First, if the patient data is only password protected, then yes, it is a breach. HHS and the Office for Civil Rights will tell you that they only recognize two forms of protecting patient data – total destruction and encryption. There are multiple cases where patient data has been lost and the practice fined because the data was only password protected.
“IT companies bear responsibility for helping to protect data for the clients that they work with.”
The second option is with the data properly encrypted. Have you ever heard of the Safe Harbor Rule? It requires that a practice make a reasonable attempt to protect data. So, if you had encrypted that laptop, and have proof, it would not be a breach because you attempted to mitigate an unauthorized release of confidential patient information.
What’s the number one cause of HIPAA security breaches?
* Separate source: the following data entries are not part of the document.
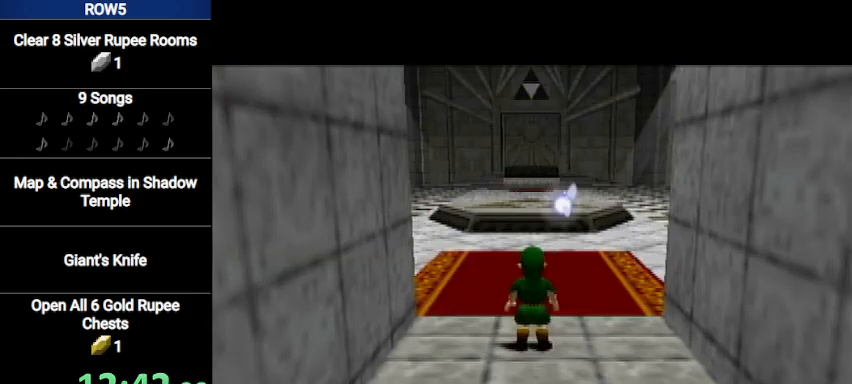
Gameplay with a controller (Nintendo layout); each line is a JSON object with the inputs held at the frame after it. "events" lists button and stick changes between this image and that frame as [ms after this image, input, new state], when the widget could be followed in between. Not read: L3 R3.
{"buttons": ["L1"], "left_stick": "down", "right_stick": "center", "events": [[100, "left_stick", "down"], [133, "L1", "down"]]}
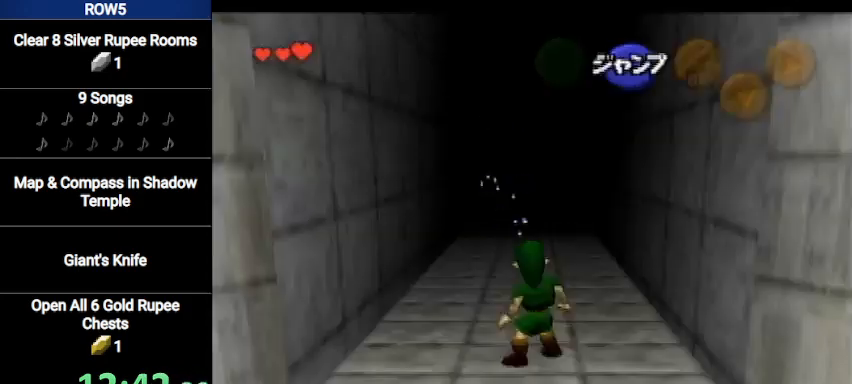
{"buttons": ["L1"], "left_stick": "down-right", "right_stick": "center", "events": [[468, "left_stick", "down-right"]]}
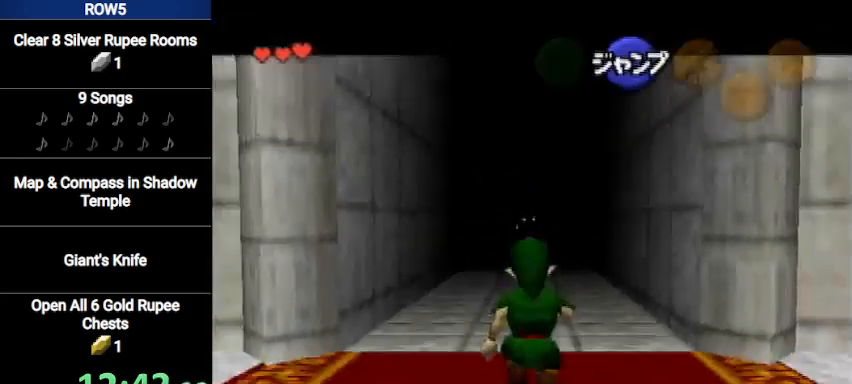
{"buttons": ["L1"], "left_stick": "down", "right_stick": "center", "events": [[33, "A", "down"], [33, "left_stick", "right"], [133, "A", "up"], [167, "left_stick", "down"]]}
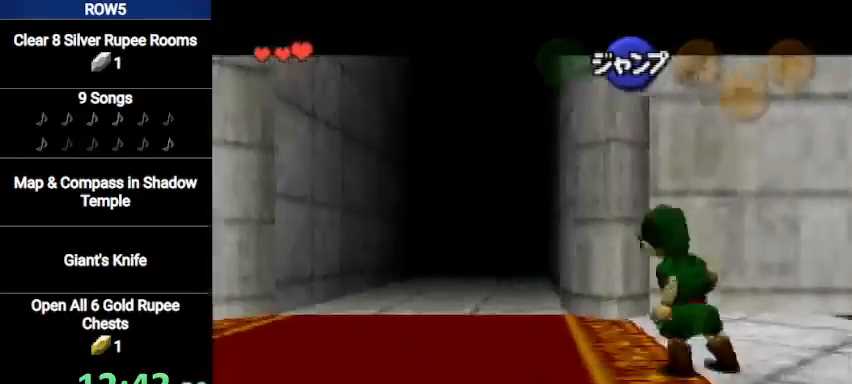
{"buttons": ["L1"], "left_stick": "down", "right_stick": "center", "events": []}
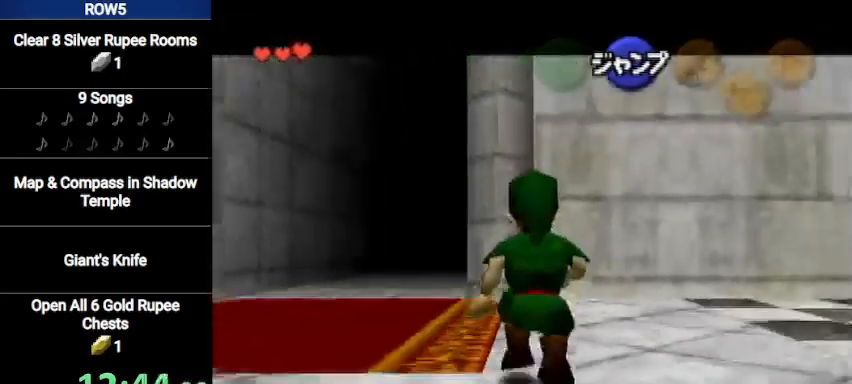
{"buttons": ["L1"], "left_stick": "down", "right_stick": "center", "events": []}
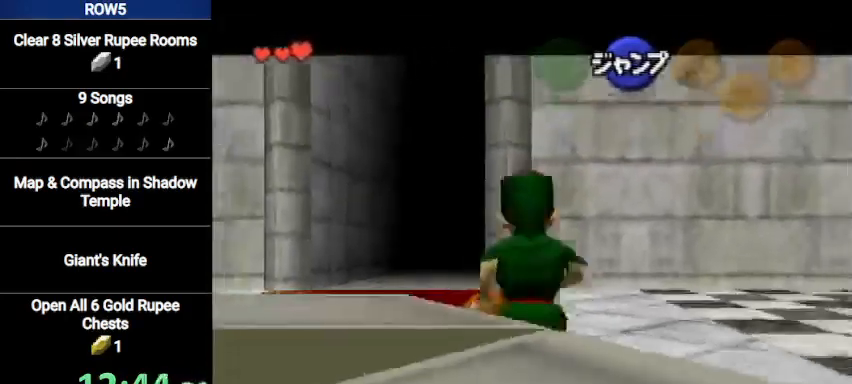
{"buttons": ["L1"], "left_stick": "down", "right_stick": "center", "events": []}
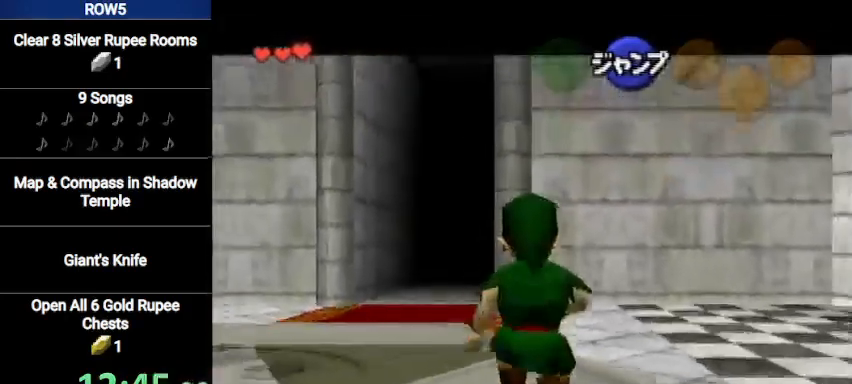
{"buttons": ["L1"], "left_stick": "down", "right_stick": "center", "events": []}
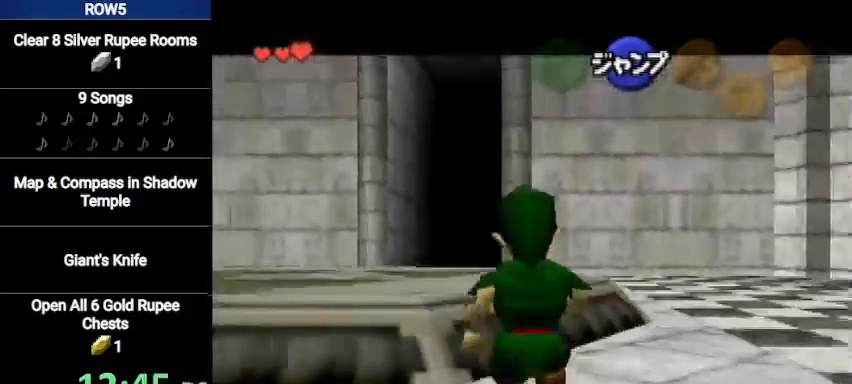
{"buttons": ["L1"], "left_stick": "down", "right_stick": "center", "events": []}
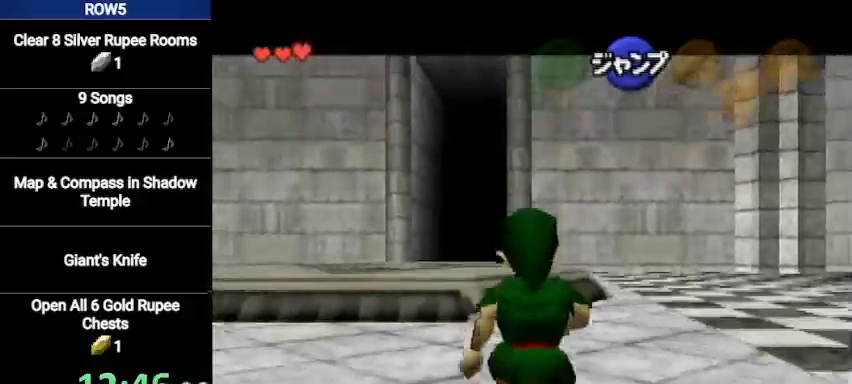
{"buttons": ["L1"], "left_stick": "down", "right_stick": "center", "events": []}
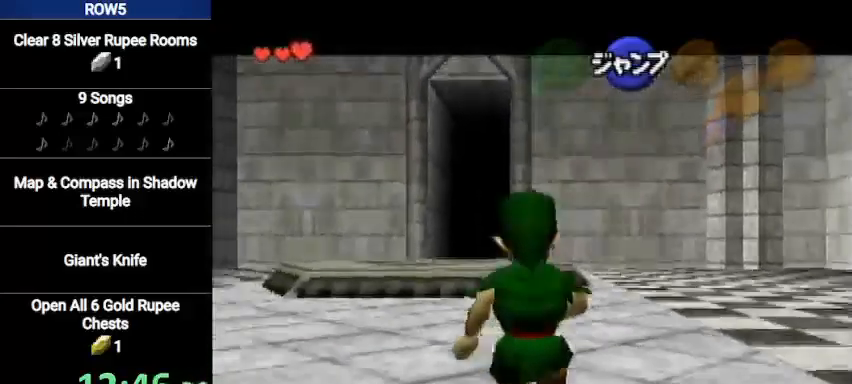
{"buttons": ["L1"], "left_stick": "down", "right_stick": "center", "events": []}
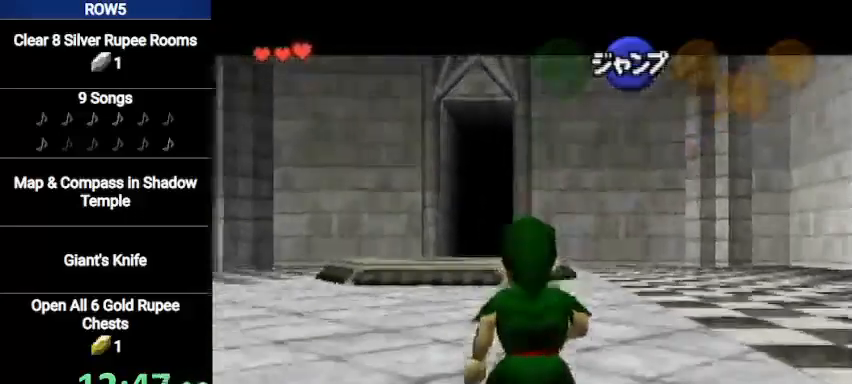
{"buttons": ["L1"], "left_stick": "down", "right_stick": "center", "events": []}
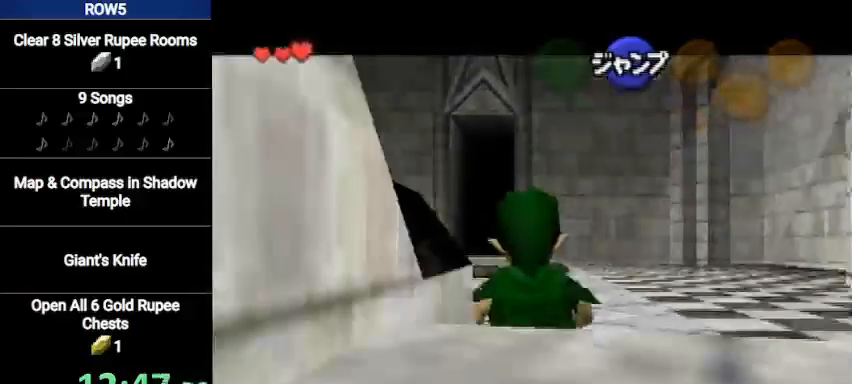
{"buttons": ["L1"], "left_stick": "down", "right_stick": "center", "events": []}
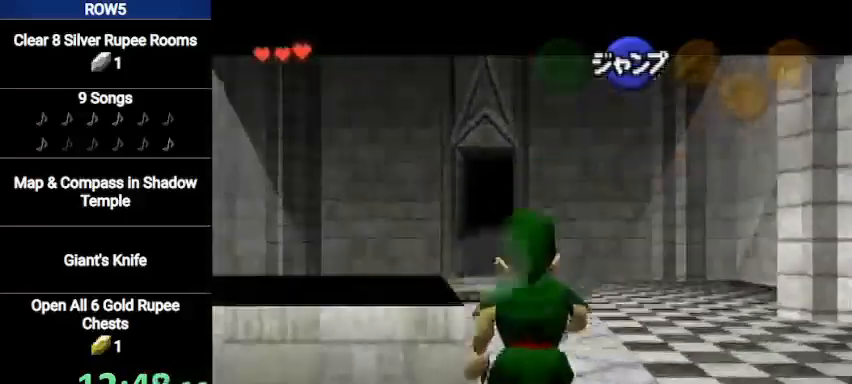
{"buttons": ["L1"], "left_stick": "down", "right_stick": "center", "events": []}
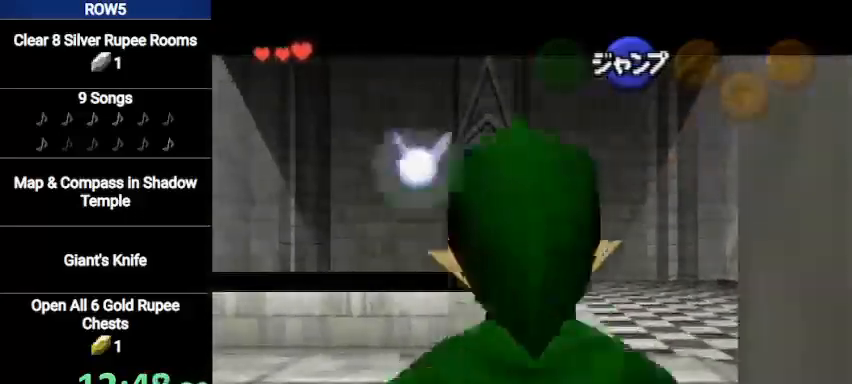
{"buttons": ["L1"], "left_stick": "center", "right_stick": "center", "events": [[100, "left_stick", "right"], [134, "A", "down"], [234, "A", "up"], [234, "left_stick", "center"]]}
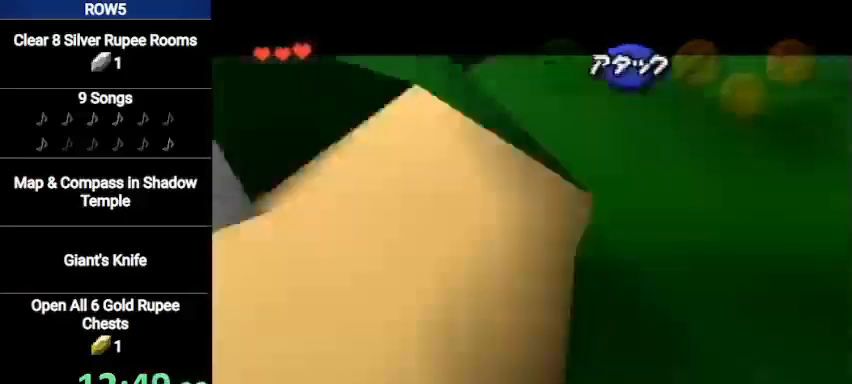
{"buttons": [], "left_stick": "down", "right_stick": "center", "events": [[100, "left_stick", "down"], [133, "A", "down"], [166, "A", "up"], [166, "L1", "up"]]}
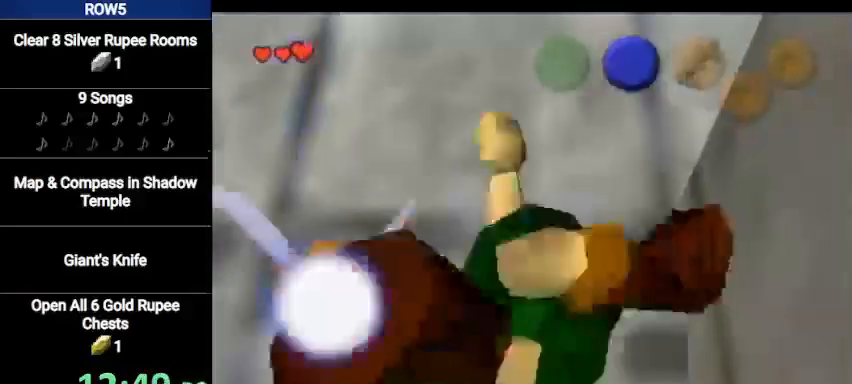
{"buttons": [], "left_stick": "down", "right_stick": "center", "events": []}
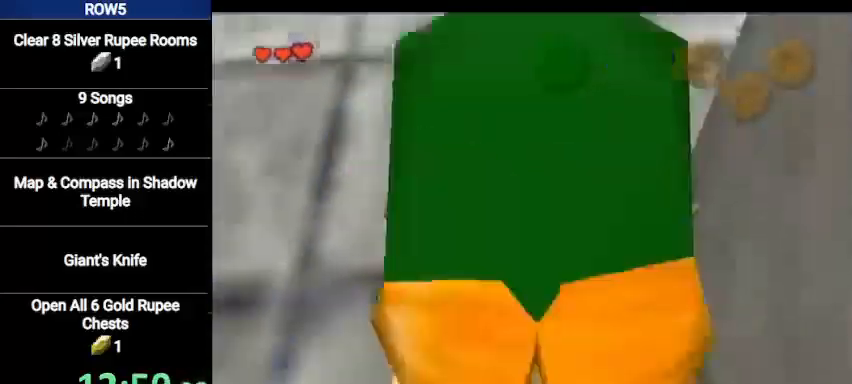
{"buttons": [], "left_stick": "center", "right_stick": "center", "events": [[233, "left_stick", "center"]]}
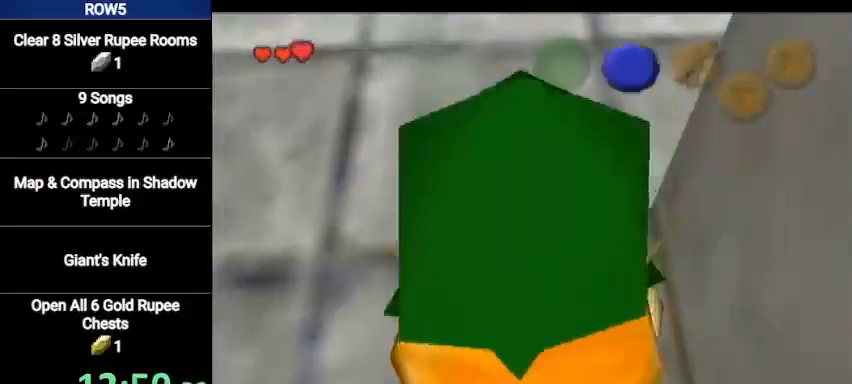
{"buttons": [], "left_stick": "center", "right_stick": "center", "events": []}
Employees. Without a question. And in the vast majority of cases, it’s without malicious intent but, here’s the thing: employees have no liability. So as long as they have no liability, what’s at stake for them? But just so you know, part of that is also because the practices don’t take seriously how important the training aspect is. It’s the business’ responsibility to ensure privacy of data and, training your employees goes a long way to help ensure the protection of PHI.
The truth is, there are multiple parties that are responsible for the protection of PHI. The practice itself, and any vendors they exchange data with - including technology companies. That’s why these little safeguards are so important. You start off with the firewall, antivirus, and if you’re going to keep data locally, that data is expected to be encrypted at rest and in transmission.
Once those things are in place, it falls to the staff to do the rest. That’s why training is so important.
I hope practices realize that IT companies like Systeem, they’re not out to sell, sell, sell. IT companies bear responsibility for helping to protect data for the clients that they work with. The problem is, unlike Systeem, most IT companies have no concept of the kinds of liabilities that medical practices operate under daily and so they don’t even attempt to advise the practice on what is truly needed.